Looking for an update on non-compete law?
The law governing non-competes varies from state to state, and new legislation has brought the federal government into the mix. A recent article provides a helpful overview of the changing legal landscape covering these litigious covenants. Topics include,
- An overview of new legislation in multiple states;
- A look at recent court decisions including on the following topics:
- Blue-penciling, aka judicial modification of a contract, such as a Nevada decision, Golden Road Motor Inc., Inc. v. Islam, 376 P.3d 151 (2016) (Nevada courts decline to re-write non-compete agreements if a part is unlawful),
- Consideration, specifically whether continued at-will employment constitutes valid consideration for a non-compete agreement, and
- What employer interests, such as trade secrets, are sufficient to support non-compete agreements;
- 2016’s Defend Trade Secrets Act (DTSA), the nation’s new federal law addressing these agreements.

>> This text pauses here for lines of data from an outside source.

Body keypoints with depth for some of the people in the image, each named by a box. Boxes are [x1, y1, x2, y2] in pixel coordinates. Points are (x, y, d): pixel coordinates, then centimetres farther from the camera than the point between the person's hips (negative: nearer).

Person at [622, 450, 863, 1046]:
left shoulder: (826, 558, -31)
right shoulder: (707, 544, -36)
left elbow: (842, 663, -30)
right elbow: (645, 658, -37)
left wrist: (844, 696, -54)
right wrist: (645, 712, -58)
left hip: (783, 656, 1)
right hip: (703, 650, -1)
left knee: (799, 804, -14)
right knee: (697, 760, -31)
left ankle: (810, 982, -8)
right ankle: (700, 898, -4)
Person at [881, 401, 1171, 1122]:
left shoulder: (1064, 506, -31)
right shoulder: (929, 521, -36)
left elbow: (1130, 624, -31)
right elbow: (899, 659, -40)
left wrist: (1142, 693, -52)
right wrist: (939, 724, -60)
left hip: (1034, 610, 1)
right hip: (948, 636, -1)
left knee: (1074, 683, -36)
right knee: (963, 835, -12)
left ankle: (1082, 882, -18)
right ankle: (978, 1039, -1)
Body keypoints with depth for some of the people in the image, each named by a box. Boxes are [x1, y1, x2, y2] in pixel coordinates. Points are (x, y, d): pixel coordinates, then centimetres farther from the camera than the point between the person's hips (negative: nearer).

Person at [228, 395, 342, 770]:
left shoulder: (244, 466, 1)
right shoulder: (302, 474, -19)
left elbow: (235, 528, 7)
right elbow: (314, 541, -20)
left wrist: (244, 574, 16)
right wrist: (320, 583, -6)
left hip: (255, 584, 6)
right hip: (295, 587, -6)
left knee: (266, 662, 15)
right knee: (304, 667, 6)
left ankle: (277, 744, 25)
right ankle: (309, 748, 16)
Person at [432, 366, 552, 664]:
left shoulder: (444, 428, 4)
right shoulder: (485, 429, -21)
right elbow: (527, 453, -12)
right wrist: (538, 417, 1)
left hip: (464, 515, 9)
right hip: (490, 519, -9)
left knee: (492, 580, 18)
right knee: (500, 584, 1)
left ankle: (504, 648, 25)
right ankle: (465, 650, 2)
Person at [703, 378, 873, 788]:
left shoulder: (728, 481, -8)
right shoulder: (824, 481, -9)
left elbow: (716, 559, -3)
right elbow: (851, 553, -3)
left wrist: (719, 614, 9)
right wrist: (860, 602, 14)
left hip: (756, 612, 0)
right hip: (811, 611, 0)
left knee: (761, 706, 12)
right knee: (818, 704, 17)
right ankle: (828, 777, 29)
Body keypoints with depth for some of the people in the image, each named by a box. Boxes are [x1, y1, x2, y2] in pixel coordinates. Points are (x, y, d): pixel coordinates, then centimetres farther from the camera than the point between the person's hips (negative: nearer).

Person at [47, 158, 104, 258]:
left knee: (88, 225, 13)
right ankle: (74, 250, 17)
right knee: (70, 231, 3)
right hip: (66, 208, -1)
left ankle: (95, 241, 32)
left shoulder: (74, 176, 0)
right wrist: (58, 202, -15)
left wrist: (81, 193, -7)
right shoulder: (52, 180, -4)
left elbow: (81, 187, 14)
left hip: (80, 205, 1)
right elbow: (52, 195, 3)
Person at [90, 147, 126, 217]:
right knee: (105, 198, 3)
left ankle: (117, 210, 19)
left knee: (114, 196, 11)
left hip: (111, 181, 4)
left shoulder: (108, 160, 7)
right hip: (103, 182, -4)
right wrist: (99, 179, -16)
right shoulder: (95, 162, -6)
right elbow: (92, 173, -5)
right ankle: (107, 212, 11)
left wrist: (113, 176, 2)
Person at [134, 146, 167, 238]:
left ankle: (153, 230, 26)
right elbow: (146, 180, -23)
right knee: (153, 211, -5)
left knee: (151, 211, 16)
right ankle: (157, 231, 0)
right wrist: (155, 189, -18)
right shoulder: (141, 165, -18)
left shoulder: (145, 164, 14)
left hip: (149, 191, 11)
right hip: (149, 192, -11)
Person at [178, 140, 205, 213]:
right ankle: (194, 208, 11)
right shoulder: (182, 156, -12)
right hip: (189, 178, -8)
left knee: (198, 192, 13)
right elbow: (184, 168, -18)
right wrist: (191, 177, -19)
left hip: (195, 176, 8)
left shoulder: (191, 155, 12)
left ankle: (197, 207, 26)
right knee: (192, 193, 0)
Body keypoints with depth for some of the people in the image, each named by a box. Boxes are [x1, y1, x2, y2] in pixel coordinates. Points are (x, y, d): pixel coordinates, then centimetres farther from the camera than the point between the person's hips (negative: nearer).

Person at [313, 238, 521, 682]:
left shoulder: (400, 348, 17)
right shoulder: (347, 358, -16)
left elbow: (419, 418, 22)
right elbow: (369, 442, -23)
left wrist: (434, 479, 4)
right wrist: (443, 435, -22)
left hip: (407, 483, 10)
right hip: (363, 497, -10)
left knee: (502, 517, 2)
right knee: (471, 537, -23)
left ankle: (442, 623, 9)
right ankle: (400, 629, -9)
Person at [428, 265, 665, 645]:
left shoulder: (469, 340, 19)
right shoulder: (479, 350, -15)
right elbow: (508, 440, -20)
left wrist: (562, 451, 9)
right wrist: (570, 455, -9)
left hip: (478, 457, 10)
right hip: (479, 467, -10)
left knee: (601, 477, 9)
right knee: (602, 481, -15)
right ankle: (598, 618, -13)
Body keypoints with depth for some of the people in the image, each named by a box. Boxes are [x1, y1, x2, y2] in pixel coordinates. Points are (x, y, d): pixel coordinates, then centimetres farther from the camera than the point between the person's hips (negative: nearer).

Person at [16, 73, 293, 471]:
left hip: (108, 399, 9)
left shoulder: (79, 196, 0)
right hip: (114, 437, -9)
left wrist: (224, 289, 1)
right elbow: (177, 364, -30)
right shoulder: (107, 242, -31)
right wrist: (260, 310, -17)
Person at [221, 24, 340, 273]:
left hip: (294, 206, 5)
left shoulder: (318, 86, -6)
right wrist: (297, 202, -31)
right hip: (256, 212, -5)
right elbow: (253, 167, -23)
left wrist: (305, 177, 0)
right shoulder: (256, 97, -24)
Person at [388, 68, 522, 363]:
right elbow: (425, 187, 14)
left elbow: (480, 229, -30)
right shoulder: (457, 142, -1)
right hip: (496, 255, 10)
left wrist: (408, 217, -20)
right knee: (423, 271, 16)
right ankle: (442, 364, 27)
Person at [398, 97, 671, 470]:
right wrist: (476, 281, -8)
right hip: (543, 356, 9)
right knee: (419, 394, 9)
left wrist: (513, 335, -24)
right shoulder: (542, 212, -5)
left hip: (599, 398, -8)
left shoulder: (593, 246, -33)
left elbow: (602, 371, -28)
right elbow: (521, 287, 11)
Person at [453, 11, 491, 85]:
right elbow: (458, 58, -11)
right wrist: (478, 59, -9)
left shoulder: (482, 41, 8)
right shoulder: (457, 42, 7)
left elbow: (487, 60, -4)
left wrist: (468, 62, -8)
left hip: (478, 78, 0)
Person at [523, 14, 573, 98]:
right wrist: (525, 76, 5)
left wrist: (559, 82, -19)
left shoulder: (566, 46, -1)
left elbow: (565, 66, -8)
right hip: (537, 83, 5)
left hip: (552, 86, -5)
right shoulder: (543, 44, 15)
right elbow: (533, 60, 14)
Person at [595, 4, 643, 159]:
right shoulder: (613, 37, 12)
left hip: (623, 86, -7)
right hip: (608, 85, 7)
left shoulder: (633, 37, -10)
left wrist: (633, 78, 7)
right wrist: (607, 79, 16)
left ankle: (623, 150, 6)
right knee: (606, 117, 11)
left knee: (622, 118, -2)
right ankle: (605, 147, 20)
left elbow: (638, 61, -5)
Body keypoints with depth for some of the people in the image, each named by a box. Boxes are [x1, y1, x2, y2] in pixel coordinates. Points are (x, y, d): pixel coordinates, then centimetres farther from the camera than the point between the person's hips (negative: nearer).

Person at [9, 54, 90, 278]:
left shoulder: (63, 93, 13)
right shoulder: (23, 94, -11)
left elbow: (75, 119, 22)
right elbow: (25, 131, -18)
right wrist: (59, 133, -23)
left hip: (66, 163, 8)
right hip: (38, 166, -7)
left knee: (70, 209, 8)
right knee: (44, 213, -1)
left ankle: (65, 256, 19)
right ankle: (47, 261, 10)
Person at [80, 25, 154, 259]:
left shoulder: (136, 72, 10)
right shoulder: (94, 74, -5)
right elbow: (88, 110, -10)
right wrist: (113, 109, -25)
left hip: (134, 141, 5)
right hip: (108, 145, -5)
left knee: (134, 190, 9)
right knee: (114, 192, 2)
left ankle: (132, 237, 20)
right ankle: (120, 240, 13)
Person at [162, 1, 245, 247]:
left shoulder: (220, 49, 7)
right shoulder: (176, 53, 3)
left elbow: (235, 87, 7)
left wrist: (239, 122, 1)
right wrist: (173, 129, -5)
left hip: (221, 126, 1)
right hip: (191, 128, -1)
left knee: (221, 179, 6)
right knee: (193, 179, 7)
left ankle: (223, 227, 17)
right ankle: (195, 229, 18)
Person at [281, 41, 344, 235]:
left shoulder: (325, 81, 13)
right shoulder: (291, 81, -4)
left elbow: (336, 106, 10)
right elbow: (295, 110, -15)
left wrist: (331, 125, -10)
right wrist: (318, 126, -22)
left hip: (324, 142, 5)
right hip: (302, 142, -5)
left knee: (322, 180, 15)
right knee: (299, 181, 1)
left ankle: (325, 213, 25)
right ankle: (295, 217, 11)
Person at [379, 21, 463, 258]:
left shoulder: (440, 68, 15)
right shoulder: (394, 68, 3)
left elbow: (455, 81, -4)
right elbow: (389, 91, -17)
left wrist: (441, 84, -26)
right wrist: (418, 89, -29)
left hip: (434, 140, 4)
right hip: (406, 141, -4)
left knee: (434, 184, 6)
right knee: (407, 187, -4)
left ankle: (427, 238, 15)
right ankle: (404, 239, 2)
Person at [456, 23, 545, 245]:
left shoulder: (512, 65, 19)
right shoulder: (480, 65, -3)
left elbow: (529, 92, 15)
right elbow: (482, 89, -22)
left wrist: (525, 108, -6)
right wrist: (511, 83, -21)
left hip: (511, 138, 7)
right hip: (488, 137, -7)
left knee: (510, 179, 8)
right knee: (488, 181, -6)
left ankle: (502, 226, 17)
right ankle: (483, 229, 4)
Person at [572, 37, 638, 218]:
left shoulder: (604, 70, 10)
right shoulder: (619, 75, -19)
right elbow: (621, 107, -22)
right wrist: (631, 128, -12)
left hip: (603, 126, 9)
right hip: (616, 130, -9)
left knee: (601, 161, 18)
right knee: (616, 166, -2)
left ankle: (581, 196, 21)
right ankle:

As many articles have reminded employers, DTSA now requires employers to include a disclaimer that advises employees who sign such agreements they may still complain to the government and cooperate in government investigations. (Note that is a simple summary of DTSA, but specific requirements should be met in the language of that disclaimer.) The penalties for not including a DTSA disclaimer include limitations on remedies, such as the inabilty to obtain attorney fees and punitive damages. Employers should consult with legal counsel about DTSA and whether to include a disclaimer in current and future agreements.